The Easegress repository counts 5.7 K stars and 63 contributors. The first commit was submitted in March 2017.

Kuasar is an efficient container runtime that "provides cloud-native, all-scenario container solutions by supporting multiple sandbox techniques". The project supports MicroVM, WASM, App Kernel and runC as sandboxed techniques.


The repository has 1.1 K stars and 22 contributors. The first commit was submitted in April 2023.

Spiderpool is an underlay and Remote Direct Memory Access (RDMA) network solution designed for Kubernetes environments. The tool can be used exclusively or in shared mode, and it is useful for both IPv4 and IPv6 permitting different combinations: IPv4-only, IPv6-only or both. The implementation is based on RDMA over Converged Ethernet(RoCE) and InfiniBand technologies.

Weizhou Lan: Spiderpool is useful for AI workloads as it will help reduce the training time by bringing resources together in an efficient manner through RDMA

The repository has 436 stars and 35 contributors. The first commit was submitted in March 2022.

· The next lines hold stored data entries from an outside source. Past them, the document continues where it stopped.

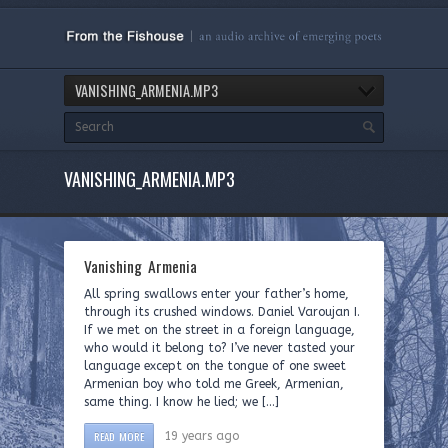
VANISHING_ARMENIA.MP3
VANISHING_ARMENIA.MP3
Vanishing Armenia
All spring swallows enter your father’s home,
through its crushed windows. Daniel Varoujan I.
If we met on the street in a foreign language,
who would it belong to? I’ve never tasted your
language except on the tongue of one sweet
Armenian boy who told me Greek, Armenian,
same thing. I know he lied; we […]
READ MORE
19 years ago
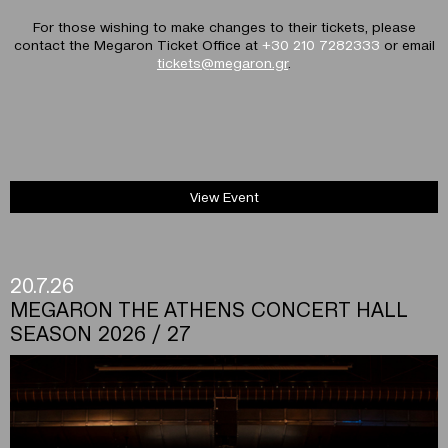
For those wishing to make changes to their tickets, please
contact the Megaron Ticket Office at
+30 210 7282333
or email
tickets@megaron.gr
.
View Event
20.7.26
MEGARON THE ATHENS CONCERT HALL
SEASON 2026 / 27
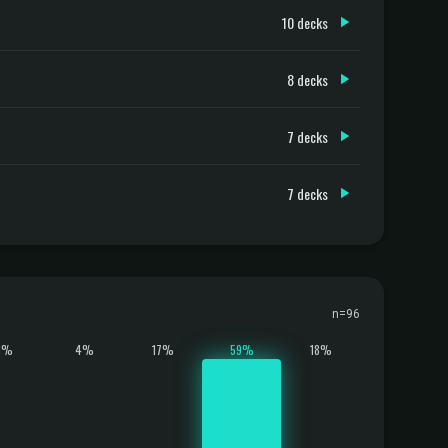
10 decks
8 decks
7 decks
7 decks
n=96
1%
4%
17%
59%
18%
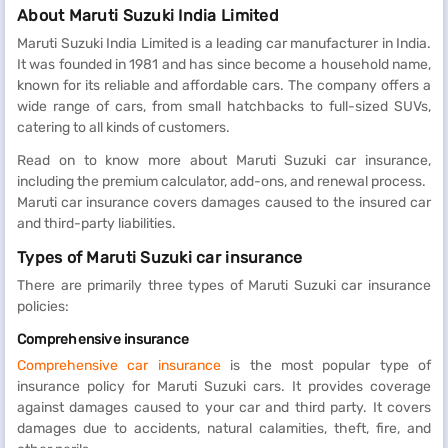
About Maruti Suzuki India Limited
Maruti Suzuki India Limited is a leading car manufacturer in India.
It was founded in 1981 and has since become a household name,
known for its reliable and affordable cars. The company offers a
wide range of cars, from small hatchbacks to full-sized SUVs,
catering to all kinds of customers.
Read on to know more about Maruti Suzuki car insurance,
including the premium calculator, add-ons, and renewal process.
Maruti car insurance covers damages caused to the insured car
and third-party liabilities.
Types of Maruti Suzuki car insurance
There are primarily three types of Maruti Suzuki car insurance
policies:
Comprehensive insurance
Comprehensive car insurance
is the most popular type of
insurance policy for Maruti Suzuki cars. It provides coverage
against damages caused to your car and third party. It covers
damages due to accidents, natural calamities, theft, fire, and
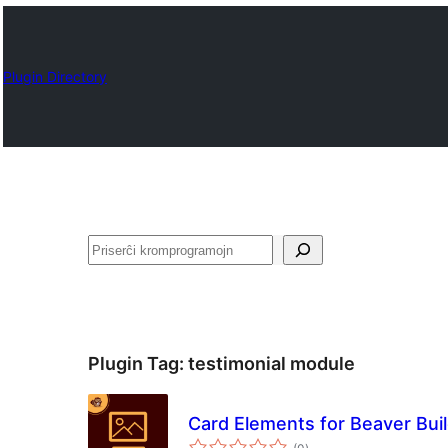
Plugin Directory
Serĉi
Plugin Tag:
testimonial module
Card Elements for Beaver Bui
sumaj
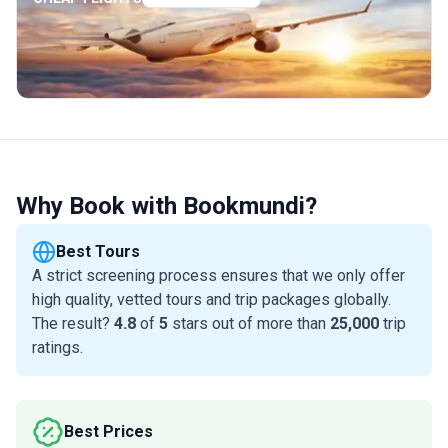
Why Book with Bookmundi?
Best Tours
A strict screening process ensures that we only offer
high quality, vetted tours and trip packages globally.
The result?
4.8
of
5
stars out of more than
25,000
trip
ratings.
Best Prices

K8sGPT: Defines itself as a tool for scanning Kubernetes clusters, and diagnosing and triaging issues in simple English. K8sGPT has SRE experience codified into its analyzers, which helps to pull out the most relevant information that is then enriched using generative AI. All of the interactions can be conducted directly in the terminal.

When asked about the particularities of the model, Thomas Schuetz, a contributor to the project, said: "We are just anonymizing the data and sending it to the AI. There was no fine-tuning done".

Currently, K8sGPTIt supports models like OpenAI, Azure, Cohere, Amazon Bedrock, Google Gemini and local models. It runs on Windows, Mac and Linux machines and can be installed via brew, RPM, DEB or APK. The tool can also be installed in a Kubernetes Cluster.

The project was among the top 10 most contributed projects from CNCF. Currently, the repo has 4.7K stars and 69 contributors. The first commit was in March 2023.

KRKN defines itself as a "chaos and resiliency testing tool for Kubernetes with a focus on improving performance under failure conditions". The tool injects failures into Kubernetes clusters to check if it is resilient to turbulent conditions. The recommended way to get started is by using the Chaos Recommender, a utility tool that analyses telemetry data (CPU, network, memory) and recommends running chaos scenarios afterwards. The tool currently supports scenarios from pod to network chaos or managed cluster scenarios.


KRKN can be integrated into a CI pipeline and supports both private and public clouds. The repo currently has 234 stars and 38 contributors. The first commit was submitted in April 2020.

The CNCF tooling ecosystem continues to grow and now contains 184 projects. The sandbox category includes 114. Engineers are encouraged to experiment and to provide feedback or contribute.